Bis zu acht Meter lang kann der Darm eines Menschen sein. Manchmal müssen Ärzte ein Stück herausschneiden, zum Beispiel bei Darmkrebs oder wenn Verwachsungen vorliegen. Dabei kommt es in wenigen Fällen zu einer ernsten Komplikation, sagt der Chirurg Professor Dietmar Lorenz, Präsident der deutschen Gesellschaft für Viszeralchirurgie:
"Das Problem, was wir fürchten und was uns häufig beschäftigt, ist das Darmenden nicht zusammenheilen obwohl wir sie fachgerecht zusammengenäht haben. Das kommt je nach Lokalisation in unterschiedlichem Maße vor: Wenn man auf den Dickdarm geht, dann liegt das in der rechten Hälfte um die 5 Prozent und je weiter man in Richtung Schließmuskel geht liegt es um die 15 Prozent."
Wenn die Darmenden nach der Operation nicht zusammenheilen, kann der Inhalt des Darms in die Bauchhöhle gelangen – mit zum Teil schweren Konsequenzen. Der plastische Chirurg Professor Raymund Horch erinnert sich an seine Zeit in der allgemeinen Chirurgie:
"Je nachdem, wann das auftritt und bei welchem Patienten, sind das lebensbedrohliche Situationen mit schwersten Nebenerscheinungen. Bis hin zur sogenannten Sepsis, also Blutvergiftung und Atembeschwerden, das die Leute intubiert werden müssen, wieder nachoperiert werden müssen."

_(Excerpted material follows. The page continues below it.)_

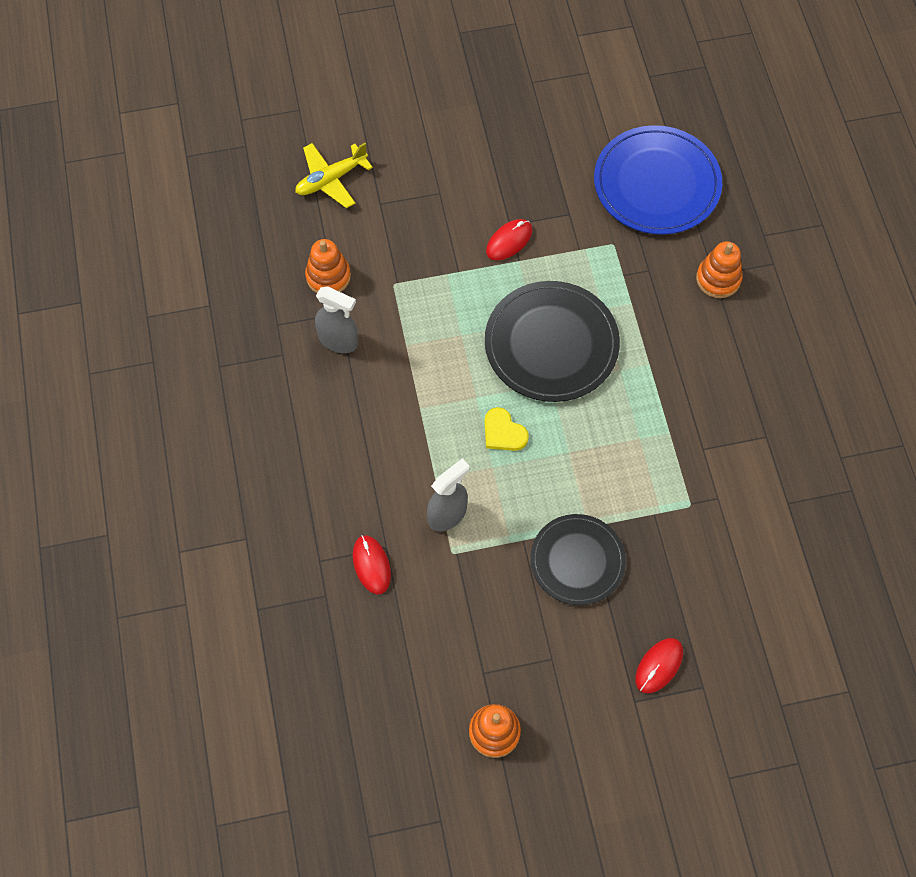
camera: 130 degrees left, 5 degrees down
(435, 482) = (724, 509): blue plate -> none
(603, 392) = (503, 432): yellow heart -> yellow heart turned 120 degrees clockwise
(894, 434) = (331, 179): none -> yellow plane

In manchen Fällen stirbt der Patient sogar. Raymund Horch, Direktor der plastischen und Handchirurgischen Uni Klinik in Erlangen, zählt auf, was bisher als mögliche Ursache dafür galt, dass manchmal die Darmenden schlecht zusammenwachsen:
"Entweder vom Patienten hervorgerufen, dass der verkalkte Gefäße hatte oder dort keine richtige Durchblutung oder das irgendetwas mit der Technik nicht gestimmt hat."
Das Mikrobiom reagiert auf die Operation
Das heißt: Zu stark am Faden gezogen, falsch genäht oder irgendein anderer Fehler des Chirurgen. Doch jetzt gibt es einen neuen Verdächtigen: Das Mikrobiom, die Gesellschaft von Bakterien und anderen Mikroorganismen im Darm. Sie nehmen die Operation als Reiz wahr und reagieren darauf. Dietmar Lorenz erläutert die Theorie genauer, mit der der amerikanische Wissenschaftler Professor John Alverdy einiges Aufsehen erregte:
"Dass sich bestimmte Bakterienarten bewegen im Darm, hin zu dem Ort der Verletzung, also der Darmnaht, und das eben manchmal – nicht immer, aber manchmal – sie aus harmlosen Darmbakterien zu gefährlichen 'Killerbakterien' – er nennt das so - werden."
Untersucht hat John Alverdy bisher das Bakterium Enterococcus faecalis. Normalerweise lebt es unauffällig im Darm, doch durch eine einzige genetische Veränderung wird es zum "Killerbakterium", wie Alverdy es nennt:
"Die Bakterien produzieren Kollagenasen, das sind Stoffe, die Kollagen aufschlüsseln können. Und die Heilung passiert dadurch, dass Kollagen gebildet wird. Und wenn man das neugebildete Kollagen auflöst, dann ist keine Heilung da."
So lösen die Bakterien die Darmnähte auf – mit schweren Konsequenzen. Bisher wurde diese Theorie nur an Tieren überprüft, erste Untersuchungen am Menschen beginnen gerade erst. Doch wie viele andere Chirurgen hält Lorenz die Theorie für höchst interessant:
"Es ist zumindest mal ein neuer Gedanke und dieser Gedanke ist sehr schlüssig am Tiermodell belegt und er ist auch sehr gut molekularbiologisch hinterlegt, also d.h. dieses Modell ist relativ sicher."
Auch wenn also die Forschung zu diesem Thema gerade erst beginnt: Die Hoffnungen sind groß. Wohl auch, weil die Konsequenzen der Komplikation so schwerwiegend sind, meint Raymund Horch.
"Das ist eigentlich schon für mich als Chirurg faszinierend, dass man diese schlimme Komplikation, die die Menschen dann kriegen, wenn ein Darm aufgeht, eine Darmnaht, möglicherweise doch in einem gewissen Prozentsatz zukünftig so weit runterfahren kann, dass das keine klinische Rolle mehr spielt. Also das wär ein fantastischer Fortschritt."